Também há muito boa gente, no ensino e na pedagogia, que confunde sucesso escolar com sucesso educativo. E para muitos é tudo igual, mas na verdade, não é. O sucesso educativo, o tão desejado, é muitas vezes confundido com o sucesso Institucional (escolar), ou seja aquele que é identificado com a passagem de ano, de ciclo, de disciplina, a obtenção de um diploma, etc. Isto, como é óbvio, não significa que os alunos aprendam ou tenham grandes conhecimentos... Diria que não é deste sucesso que o país precisa, ou talvez precise para as estatísticas, mas não para o seu desenvolvimento.
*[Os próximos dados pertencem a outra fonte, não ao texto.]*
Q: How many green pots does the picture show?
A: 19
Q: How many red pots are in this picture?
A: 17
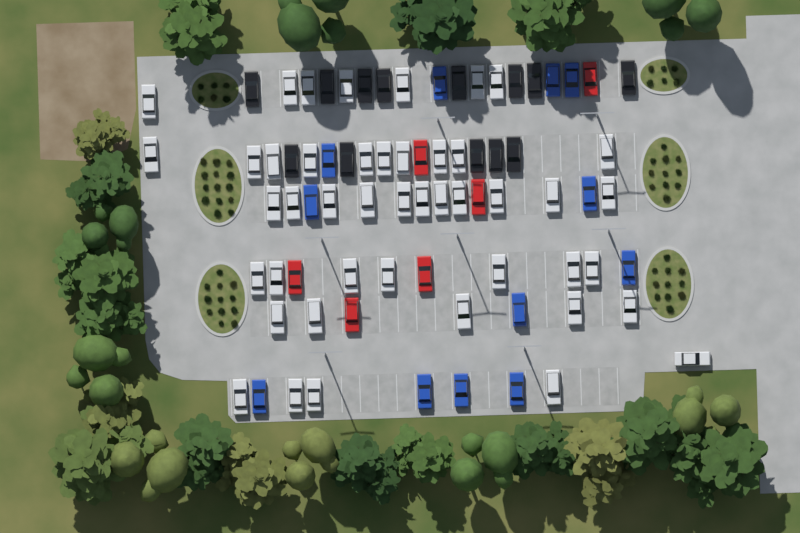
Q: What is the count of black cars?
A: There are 13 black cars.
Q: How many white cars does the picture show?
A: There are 45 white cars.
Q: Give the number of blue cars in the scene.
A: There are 12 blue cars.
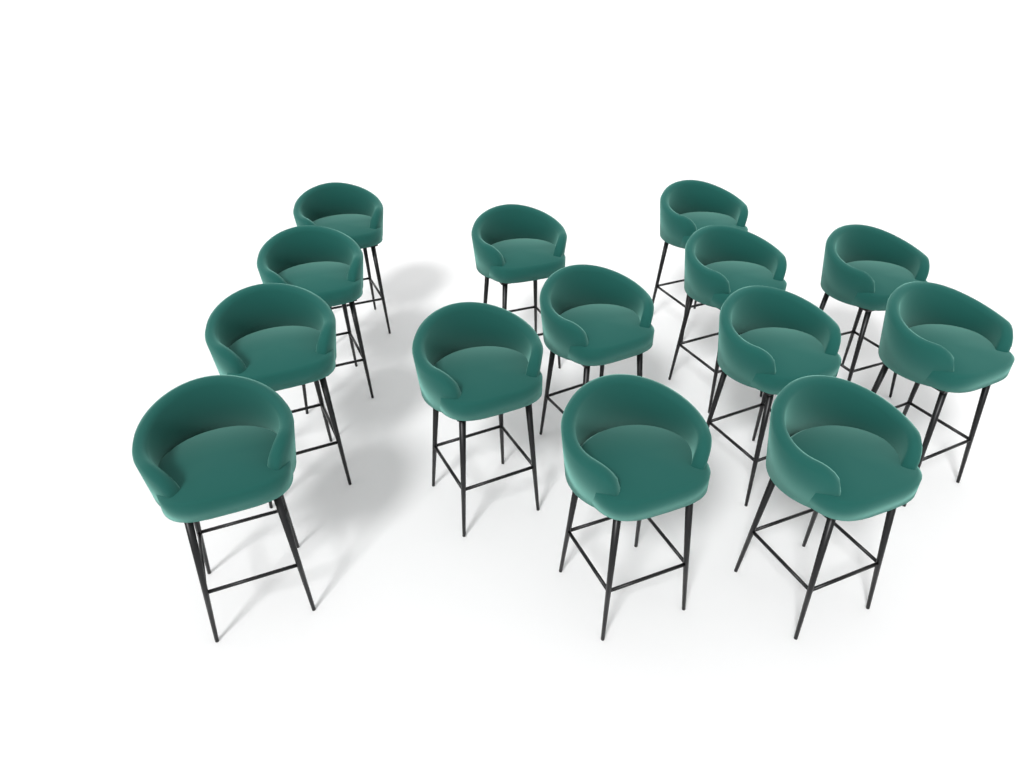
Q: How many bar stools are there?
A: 14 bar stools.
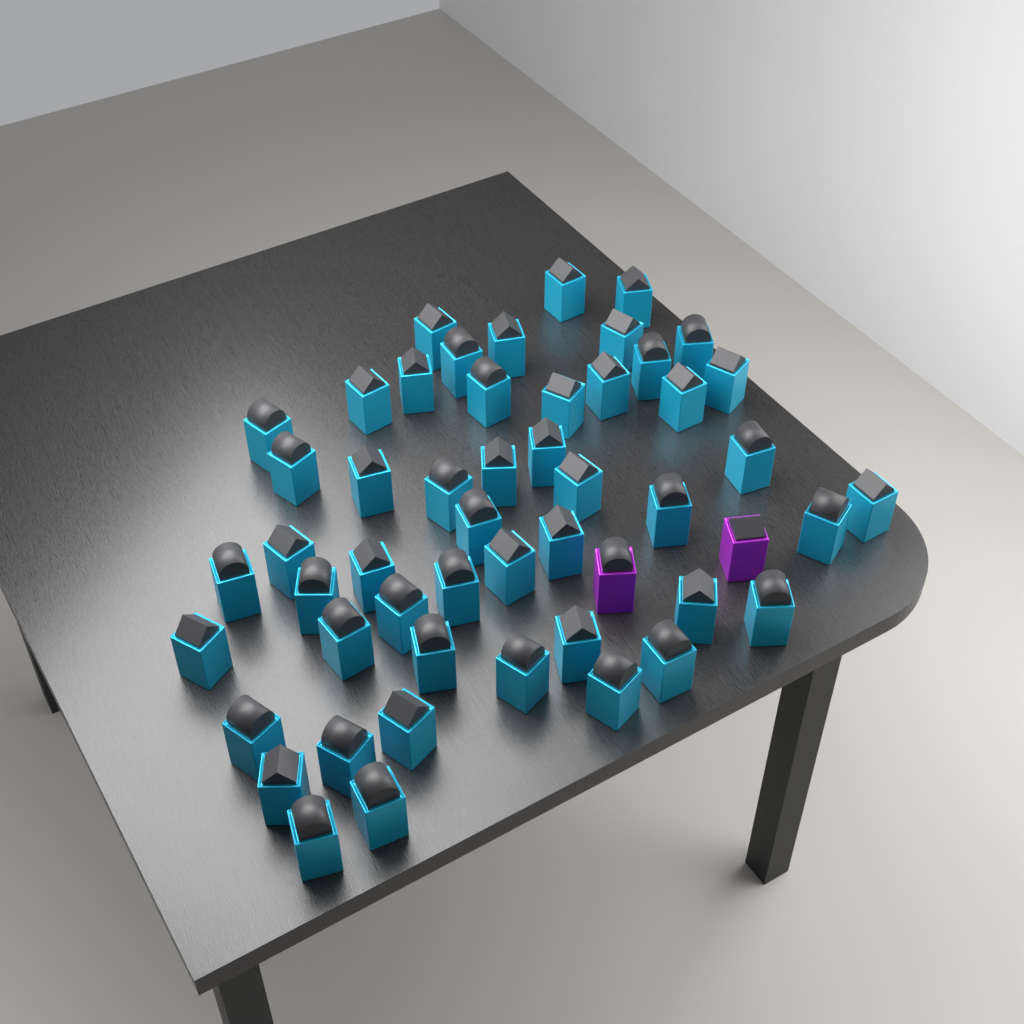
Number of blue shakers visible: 50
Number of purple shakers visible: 2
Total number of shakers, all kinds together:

E, nem mesmo assim, à custa de tantas reformas e contra reformas e da panóplia de documentos e normativos que entopem a vida das escolas, o nível de insucesso baixou nos últimos dez anos, pelo contrário, a tendência é de um ligeiro aumento, com excepção para o 1º ciclo. Podemos confirmá-lo pelos dados estatísticos do INE de 2006 referente ao ano anterior. Isto só prova que defender a passagem administrativa ou automática (chamem-lhe o que quiserem) não resulta, nem à custa de tanto facilitismo (não só as calculadoras ou os correctores de word de que fala o comentador anterior)...
Só para completar a ideia que perdi no post anterior: em relação ao sucesso educativo, este é muito mais abrangente que o sucesso escolar. Refere-se a uma formação integral, do "homem todo".
Esta também é competência da escola, embora muitos defendam que não, que a escola só serve para transmitir conhecimento. A escola tem, entre muitas outras funções, a tranmissão conhecimentos, mas também a trasmissão de valores...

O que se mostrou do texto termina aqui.